What you should do:
Make an exact copy of the records, dropping all pictures.

..........

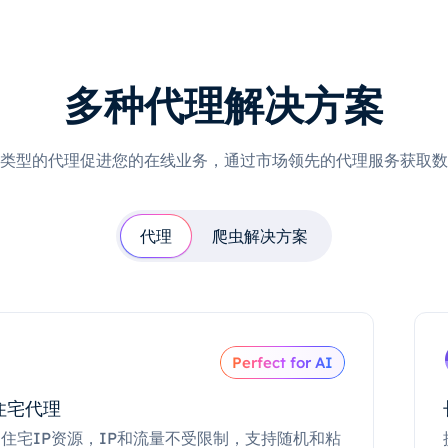
多种代理解决方案
类型的代理促进您的在线业务，通过市场领先的代理服务获取数
代理
爬虫解决方案
Perfect for AI
住宅代理
住宅IP资源，IP和流量不受限制，支持随机和粘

..........

Exercise result:
多种代理解决方案
类型的代理促进您的在线业务，通过市场领先的代理服务获取数
代理
爬虫解决方案
Perfect for AI
住宅代理
住宅IP资源，IP和流量不受限制，支持随机和粘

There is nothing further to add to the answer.